Que penser de l’irruption des nouvelles technologies du numérique, après l’usage récent fait par le service public de “deepfakes” (détournement d’images) ? Pour le père Stalla-Bourdillon, directeur du Service pour les professionnels de l’information (SPI), ce phénomène est plus préoccupant que ce que nous pouvons penser.
Le mot anglais « fake » est maintenant entré dans le langage courant. Si nous ne prenons plus la peine de le traduire, c’est que nous avons dépassé la phase d’accoutumance au « fake ». Fake signifie faux, artificiel. Les « fakenews » ou « fausses nouvelles » participent de la désinformation tandis que les « deepfake » détournent des images, des vidéos, des voix et même du texte, afin de produire des scènes et des discours totalement faux. Est faux ce qui est sans base réelle. Un deepfake est une vraie production numérique, un vrai objet social mais sans fondement réel. De par sa nature, l’homme cherche le vrai, mais étrangement il produit du faux.
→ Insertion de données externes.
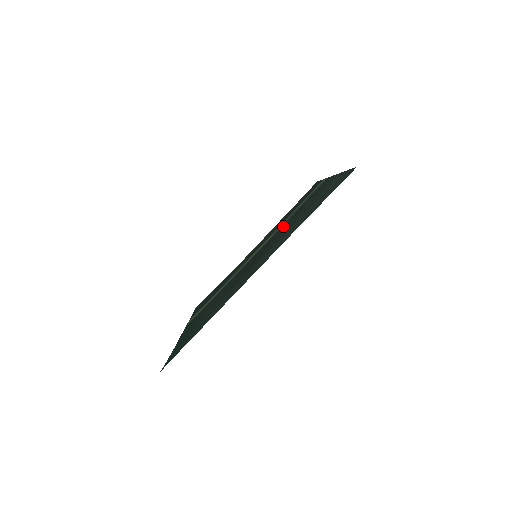
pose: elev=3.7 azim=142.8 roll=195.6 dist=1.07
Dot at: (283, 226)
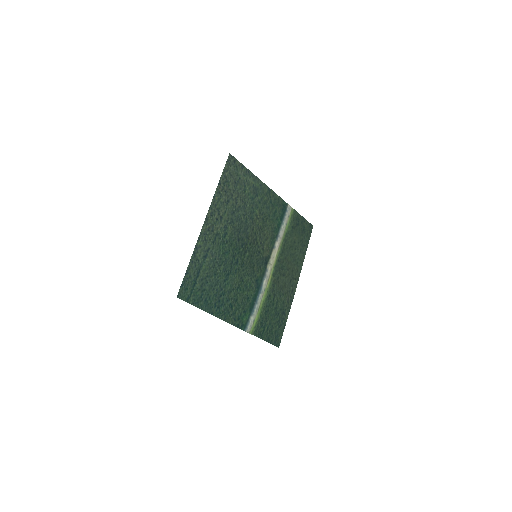
Dot at: (266, 234)
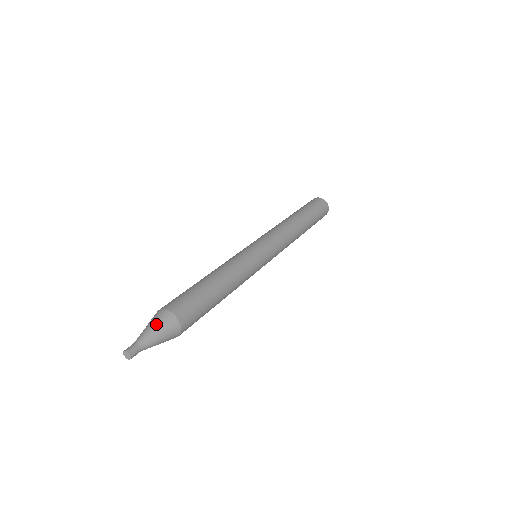
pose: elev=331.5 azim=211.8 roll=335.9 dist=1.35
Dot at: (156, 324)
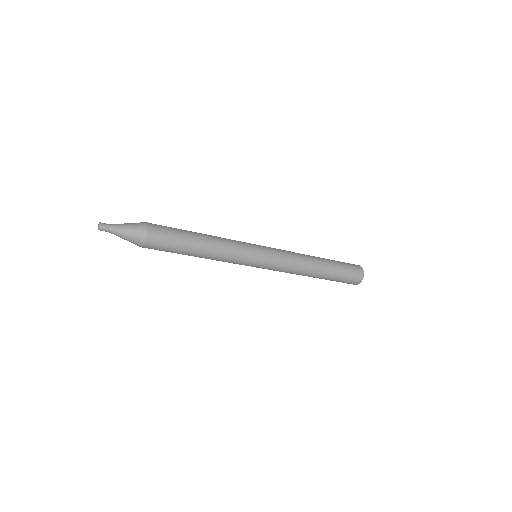
Dot at: (132, 223)
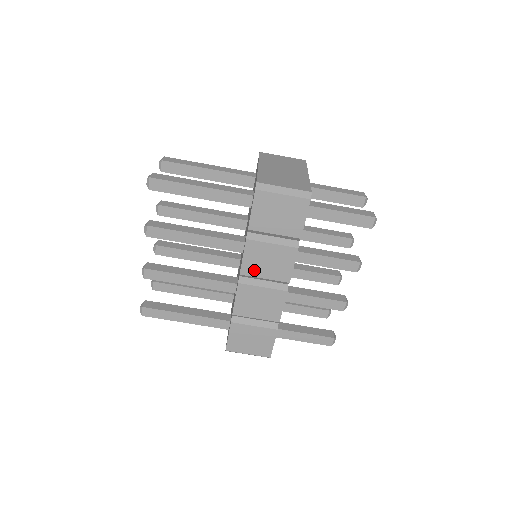
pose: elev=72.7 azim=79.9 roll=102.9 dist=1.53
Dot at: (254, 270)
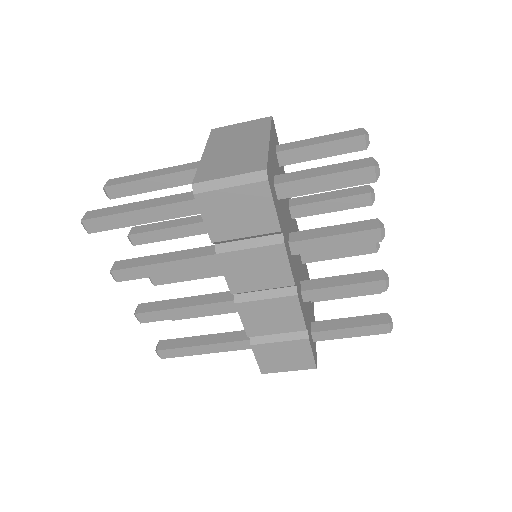
Dot at: (245, 284)
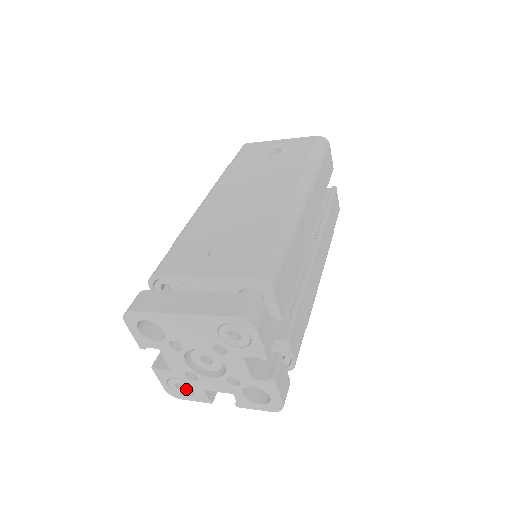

Nous connaissions les faussaires et leurs parfaites reproductions, nous connaissions les contrefaçons d’objets de luxe notamment, nous découvrons à grande échelle avec les outils numériques une nouvelle espèce de faussaires. Aucun système juridique à ce stade ne s’est sérieusement penché sur les conséquences sociales de cette industrie. Il le faudra pourtant et sans tarder car nous allons vite découvrir les conséquences sociales du faux sur la vie psychique. Mais avant toute décision, le législateur doit comprendre ce qui est en train de se jouer.
Commençons par rappeler qu’un être humain est une créature qui se raconte elle-même. Elle se construit une identité narrative dans un récit à partir de ce qu’elle voit, de ce qu’elle entend et de ce qu’elle vit. L’homme répond d’une obligation de donner du sens à son existence. C’est pourquoi, en toute personne se tient une parole de sens qui la tient en vie. Cette parole qui rend compte du sens que chacun parvient à donner à sa vie, à ses épreuves et peut-être même d’un au-delà de la mort. S’il n’est pas créateur de sa propre vie, l’être humain est mû par la nécessité de s’accomplir. Il est doué d’une inclination naturelle à créer, à accomplir sa vie. Il est habité par un désir de créer du vivant, d’animer des créatures, fussent-elles seulement numériques. On voit poindre ici la tentation démiurgique d’être « comme des dieux », créant un monde artificiel. Ce bref rappel conduit à comprendre combien nos impressions, notre sensibilité conditionnent notre compréhension des choses.